Joe Biden has retreated for a lengthy vacation after a series of gaffes and verbal missteps consumed his campaign.
The former vice president’s staff announced Wednesday that the 76-year-old Biden had been vacationing since Sunday in his home state of Delaware.
Biden’s sojourn from the campaign trail is the longest since he announced his candidacy back in April. It also comes directly after a hellish week of high-profile gaffes in Iowa that reignited concerns over the former vice president’s fitness for elective office.
The trouble began innocuously enough last week, with Biden telling voters at the Iowa State Fair that “we choose truth over facts.”
“Everybody knows who Donald Trump is. Even his supporters know who he is. We got to let him know who we are. We choose unity over division,” he said towards the end of his stump speech. “We choose science over fiction. We choose truth over facts.”
Many of the those watching were confused. As Breitbart News has reported, the comment was likely the result of Biden flubbing an applause line he frequently uses on the trail: “we have to choose hope over fear, unity over division and, maybe most importantly, truth over lies.”
Even though the gaffe received media attention, it was soon outdone by bigger and more prominent verbal missteps. Later that evening, Biden confused the name of recently ousted British prime minister, Theresa May, with the late-Margaret Thatcher – who left office in 1990.
“Words that stunned the nation, and I would argue – I know – shocked the world. International leaders spoke about it,” Biden told the Asian and Latino Coalition of Des Moines, Iowa when falsely alleging Trump praised the neo-Nazis that marched on Charlottesville, Virginia in 2017 as “very fine people.”

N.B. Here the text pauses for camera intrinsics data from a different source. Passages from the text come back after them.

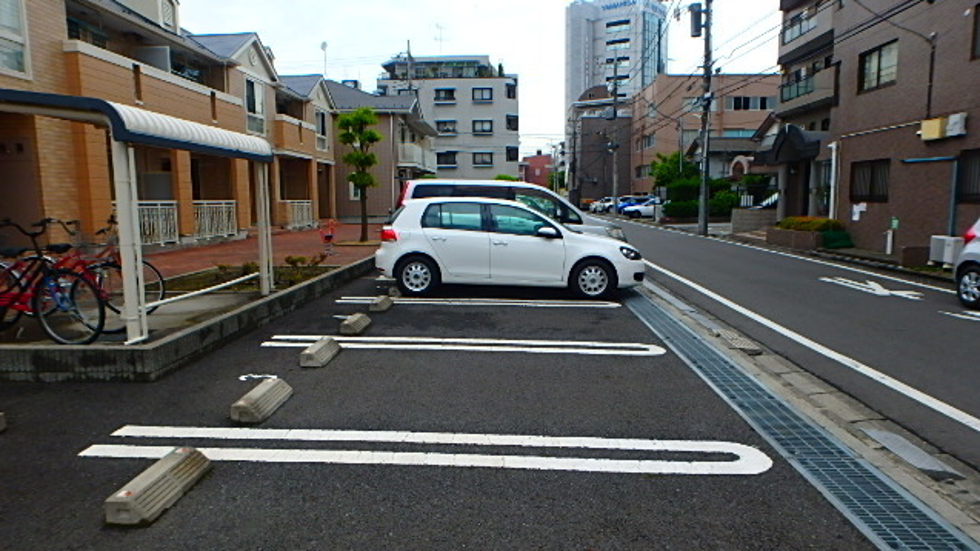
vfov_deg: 49.5
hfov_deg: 78.7
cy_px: 286
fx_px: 598
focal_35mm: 23
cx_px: 489
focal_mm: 3.7
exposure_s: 1/500
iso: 125
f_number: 3.5
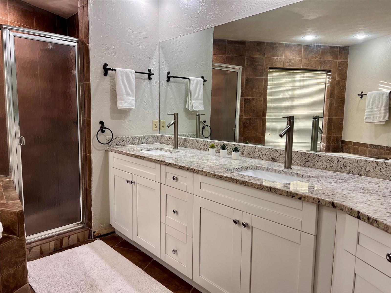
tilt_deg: -7.4
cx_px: 196
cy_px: 146
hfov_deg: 67.3
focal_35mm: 26
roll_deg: -1.2
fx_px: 294
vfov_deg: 53.1
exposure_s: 1/120
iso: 125
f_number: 1.5
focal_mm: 5.7
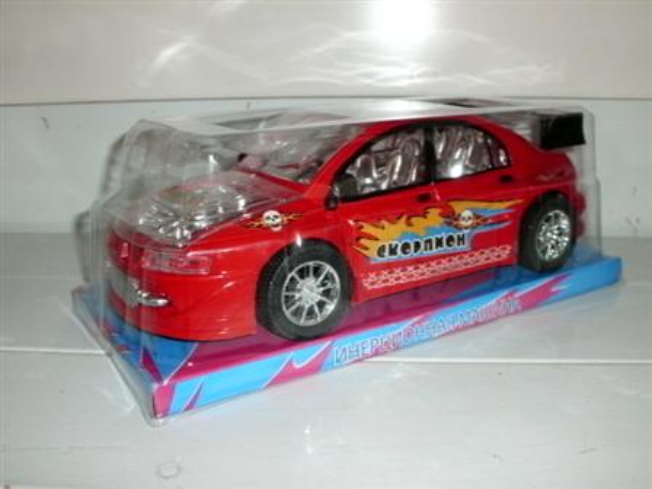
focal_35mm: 36
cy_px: 244
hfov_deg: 51.4
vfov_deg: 39.7
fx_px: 678
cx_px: 326
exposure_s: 1/60
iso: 100
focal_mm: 6.3
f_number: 2.9
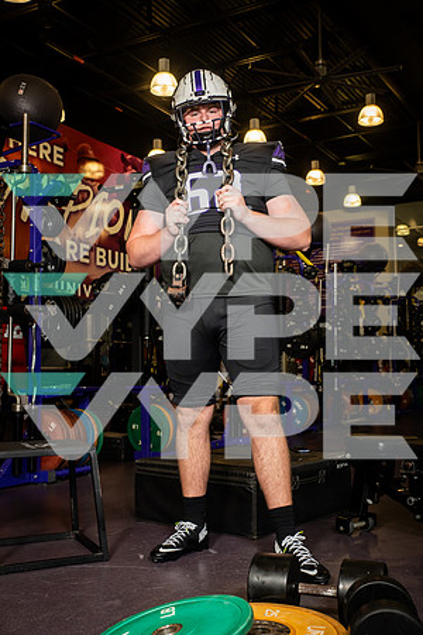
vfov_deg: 48.5
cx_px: 212
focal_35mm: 40
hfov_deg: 33.4
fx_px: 705
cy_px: 318
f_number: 5.6
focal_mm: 40
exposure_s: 1/250
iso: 500
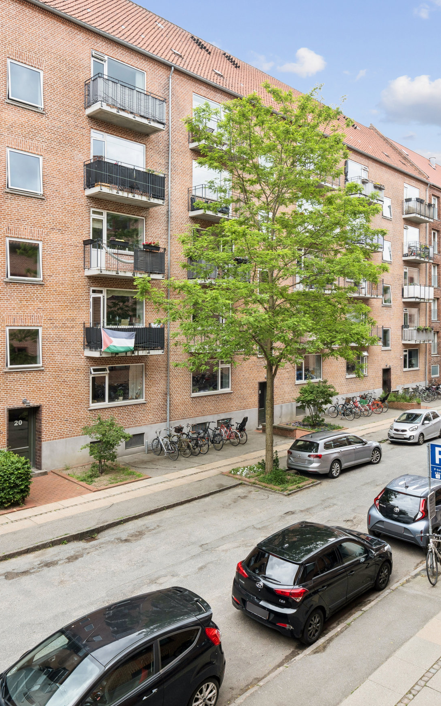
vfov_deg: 66.4
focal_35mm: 28
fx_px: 538
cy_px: 336
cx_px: 254
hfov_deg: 44.4
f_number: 9
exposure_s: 1/60
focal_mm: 16
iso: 125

“You had people like Margaret Thatch… excuse me,” the former vice president said catching himself. “You had people like the former chairman and the leader of the party in Germany. You had Angela Merkel stand up and say how terrible it was. International leaders looked at us like, ‘what in God’s name is happening to the United States of America?’”
The blunder, while noticeable, was not Biden’s biggest of the night. While discussing his plans to reform America’s education system, Biden stated that “poor kids are just as bright and just as talented as white kids.”
“We should challenge these students, we should challenge students in these schools to have advanced placement programs in these schools,” the former vice president said. “We have this notion that somehow if you’re poor you cannot do it. Poor kids are just as bright and just as talented as white kids.”
While the gaffes drew notice and derision from across the political spectrum, with Trump even mocking the former vice president for not “playing with a full deck,” it was a statement the 76-year-old Biden made on Saturday while discussing gun control that raised the most concerns.
“Those kids in Parkland came up to see me when I was vice president,” Biden told a group of reporters, before claiming that when the survivors visited Congress, lawmakers were “basically cowering, not wanting to see them. They did not want to face it on camera.”
Many were quick to point out that the tragic shooting at Marjory Stoneman Douglas High School, which resulted in 17 fatalities and over a dozen injuries, occurred on February 14, 2018, more than a year after Biden left the White House.
After that gaffe, Biden disappeared from public view – something he similarly did in June after coming under fire for flip-flopping on abortion.
Despite the former vice president’s hasty retreat, the damage to his campaign was already done. As soon as Biden uttered the “white kids” comment, a number of prominent liberals had begun calling on his campaign to prove he was up to the rigors of running for president.
Instead of doing so, however, Biden’s campaign turned its attention on the media. In what appeared to be a coordinated attack, several top Biden staffers and their allies began accusing the press of playing up the former vice president’s gaffes in order to push their “narrative.”
“This is a press narrative, not a voter narrative,” Symone Sanders, the campaign’s spokeswoman, said on Monday during a CNN appearance.
“We cannot allow this election to devolve in a tit for tat over name-calling and ‘gaffes,’ something that does not matter,” she added.